After the operation Dad sat in bed propped by a few pillows. Serpentine tubes wound round his arm, connected to a metal contraption he could walk with. . .but he didn’t want to walk. He wanted to talk about the planets and black stars and the red spot of Jupiter. There were novas and super-novas and black holes and white holes. He said there were parallel universes and things we couldn’t even imagine. He flailed his arms as he spoke and the tubes jumped as transparent snakes. My brother thought he was high on hospital drugs and proceeded to walk down the hallway. But I could tell Dad was reveling in his time away from the phones that rang at once in the Edward Hopper office on the Post Road in Milford , and all the other places where he was always a fish out of water, ahead of his time.
Mum loaded us into the car. It wouldn’t start the first few times, but eventually it turned over and back-fired. Yeap, it sounded perfectly fine to us. I turned to my brother and said, “What the heck is a fish out of water, ahead of its time?”
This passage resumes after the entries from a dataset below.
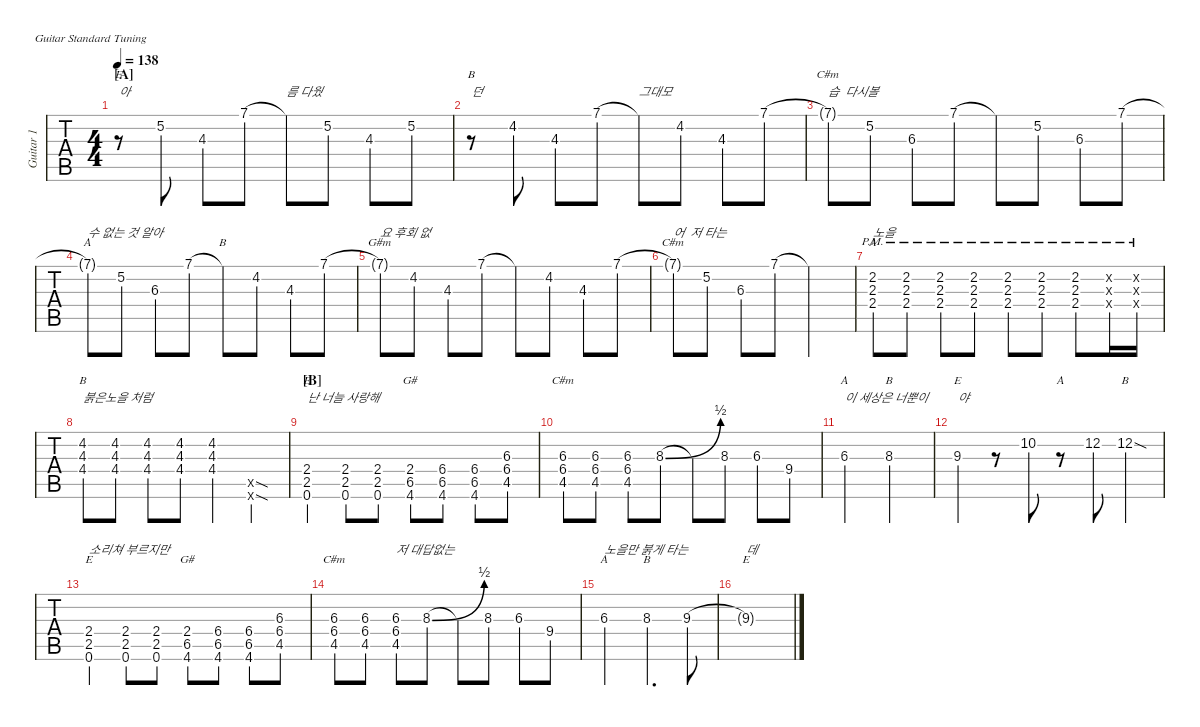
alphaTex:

\defaultSystemsLayout 4
\hideDynamics
\bracketExtendMode nobrackets
\track ("Guitar 2" "Guitar 1") {defaultSystemsLayout 4 instrument distortionguitar}
\staff {tabs}
\tuning (E4 B3 G3 D3 A2 E2)
\chord ("C#m" x x 6 6 4 x) {firstfret 4 showdiagram false showfingering false}
\chord ("B" x x x x x x)
\chord ("B" x x 8 x x x) {firstfret 8 showdiagram false showfingering false}
\chord ("E" x x x 2 2 0) {showdiagram false showfingering false barre 2}
\chord ("G#" x x x 2 6 4) {firstfret 2 showdiagram false showfingering false}
\chord ("A" x x x x x x)
\chord ("B" 7 x x x x x) {firstfret 7 showdiagram false showfingering false}
\chord ("G#m" 7 x x x x x) {firstfret 7 showdiagram false showfingering false}
\chord ("C#m" 7 x x x x x) {firstfret 7 showdiagram false showfingering false}
\chord ("E" x x x x x x)
\chord ("A" 7 x x x x x) {firstfret 7 showdiagram false showfingering false}
\chord ("A" x 2 2 2 x x) {showdiagram false showfingering false barre (2 2)}
\chord ("B" x 4 4 4 x x) {showdiagram false showfingering false barre (4 4)}
\chord ("B" x 12 x x x x) {firstfret 12 showdiagram false showfingering false}
\chord ("A" x x 6 x x x) {firstfret 6 showdiagram false showfingering false}
\chord ("E" x x 9 x x x) {firstfret 9 showdiagram false showfingering false}
\ts (4 4)
\section ("A" "")
\tempo 138
\clef g2
\ks c
r.8{ch "E" txt "아" dy mf} 5.2.8 4.3.8 7.1.8 7.1{t}.8{txt "름 다웠"} 5.2.8 4.3.8 5.2.8 |
r.8{ch "B" txt "던"} 4.2{acc #}.8 4.3.8 7.1.8 7.1{t}.8{txt "그대모"} 4.2{acc #}.8 4.3.8 7.1.8 |
7.1{t}.8{ch "C#m" txt "습  다시볼"} 5.2.8 6.3{acc #}.8 7.1.8 7.1{t}.8 5.2.8 6.3{acc #}.8 7.1.8 |
7.1{t}.8{ch "A" txt "수 없는 것 알아"} 5.2.8 6.3{acc #}.8 7.1.8 7.1{t}.8{ch "B"} 4.2{acc #}.8 4.3.8 7.1.8 |
7.1{t}.8{ch "G#m" txt "요 후회 없"} 4.2{acc #}.8 4.3.8 7.1.8 7.1{t}.8 4.2{acc #}.8 4.3.8 7.1.8 |
7.1{t}.8{ch "C#m" txt "어  저 타는"} 5.2.8 6.3{acc #}.8 7.1.8 7.1{t}.2 |
(2.2{pm acc #} 2.3{pm} 2.4{pm}).8{ch "A" txt "노을" instrument distortionguitar} (2.2{pm acc #} 2.3{pm} 2.4{pm}).8 (2.2{pm acc #} 2.3{pm} 2.4{pm}).8 (2.2{pm acc #} 2.3{pm} 2.4{pm}).8 (2.2{pm acc #} 2.3{pm} 2.4{pm}).8 (2.2{pm acc #} 2.3{pm} 2.4{pm}).8 (2.2{pm acc #} 2.3{pm} 2.4{pm}).8 (0.4{pm x} 0.3{pm x} 0.2{pm x}).16 (0.2{pm x} 0.3{pm x} 0.4{pm x}).16 |
(4.2{acc #} 4.3 4.4{acc #}).8{ch "B" txt "붉은노을 처럼"} (4.2{acc #} 4.3 4.4{acc #}).8 (4.2{acc #} 4.3 4.4{acc #}).8 (4.2{acc #} 4.3 4.4{acc #}).8 (4.2{acc #} 4.3 4.4{acc #}).4 (0.5{sod x} 0.6{sod x}).4 |
\section ("B" "")
(2.4 2.5 0.6).4{ch "E" txt "난 너늘 사랑해"} (2.4 2.5 0.6).8 (2.4 2.5 0.6).8 (2.4 6.5{acc #} 4.6{acc #}).8{ch "G#"} (6.4{acc #} 6.5{acc #} 4.6{acc #}).8 (6.4{acc #} 6.5{acc #} 4.6{acc #}).8 (6.3{acc #} 6.4{acc #} 4.5{acc #}).8 |
(6.3{acc #} 6.4{acc #} 4.5{acc #}).8{ch "C#m"} (6.3{acc #} 6.4{acc #} 4.5{acc #}).8 (6.3{acc #} 6.4{acc #} 4.5{acc #}).8 8.3{be (bend 0 0 14.399999999999999 2) acc #}.8 8.3{t}.8 8.3{acc #}.8 6.3{acc #}.8 9.4.8 |
6.3{acc #}.2{ch "A" txt "이 세상은 너뿐이"} 8.3{acc #}.2{ch "B"} |
9.3.4{ch "E" txt "야"} r.8 10.2.8 r.8{ch "A"} 12.2.8 12.2{sod st}.4{ch "B"} |
(2.4 2.5 0.6).4{ch "E" txt "소리쳐 부르지만"} (2.4 2.5 0.6).8 (2.4 2.5 0.6).8 (2.4 6.5{acc #} 4.6{acc #}).8{ch "G#"} (6.4{acc #} 6.5{acc #} 4.6{acc #}).8 (6.4{acc #} 6.5{acc #} 4.6{acc #}).8 (6.3{acc #} 6.4{acc #} 4.5{acc #}).8 |
(6.3{acc #} 6.4{acc #} 4.5{acc #}).8{ch "C#m"} (6.3{acc #} 6.4{acc #} 4.5{acc #}).8 (6.3{acc #} 6.4{acc #} 4.5{acc #}).8{txt "저 대답없는"} 8.3{be (bend 0 0 15 2) acc #}.8 8.3{t}.8 8.3{acc #}.8 6.3{acc #}.8 9.4.8 |
6.3{acc #}.2{ch "A" txt "노을만 붉게 타는"} 8.3{acc #}.4{d ch "B"} 9.3.8 |
9.3{t}.1{ch "E" txt "데"}
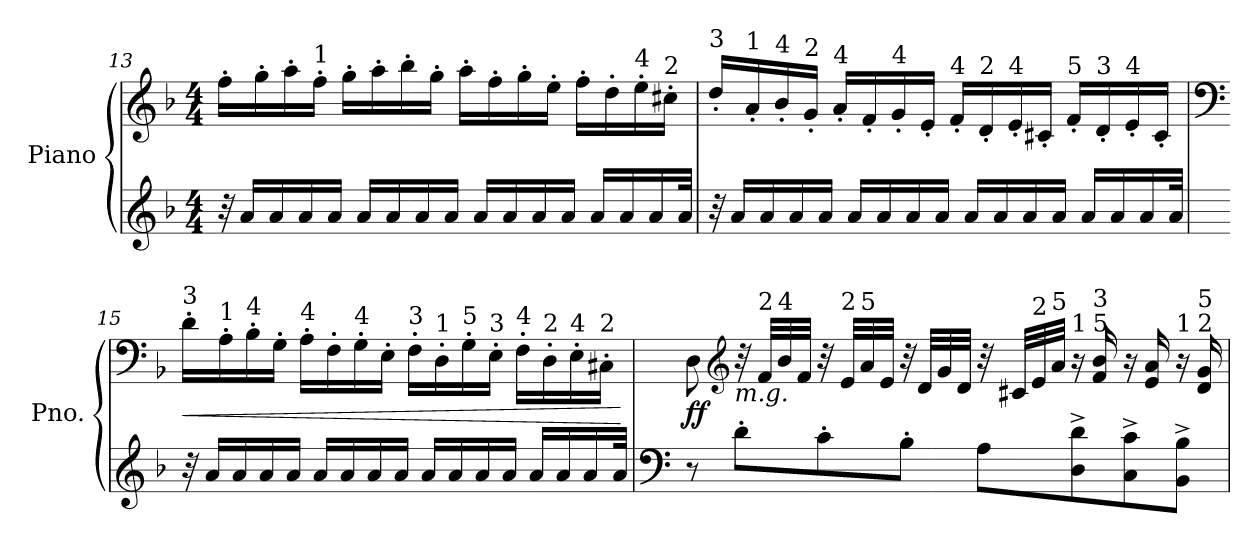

He looked at me and brayed as a mule. That was the kind of laugh he had. You know, like a mule with sleep apnea. Then he leaned near me, “Dad’s a nut-case. You are too. Remember your friend from grammar school that wouldn’t hang with you then, but now she’s your big old buddie?”
“Yeah. What’s wrong with Kathleen?”
“She says junk like, oh, you’re just ahead of your time, Joanie. You’re just ahead of your time. Jeez, that’s such a load of bull.”
I looked out the window, sort of glad in knowing I had something in common with My father. I also longed to live amongst the stars of the universe and glide along the back-bone of the Milky Way.
But I didn’t know if I wanted to be ‘that fish out of water, ahead of its time.’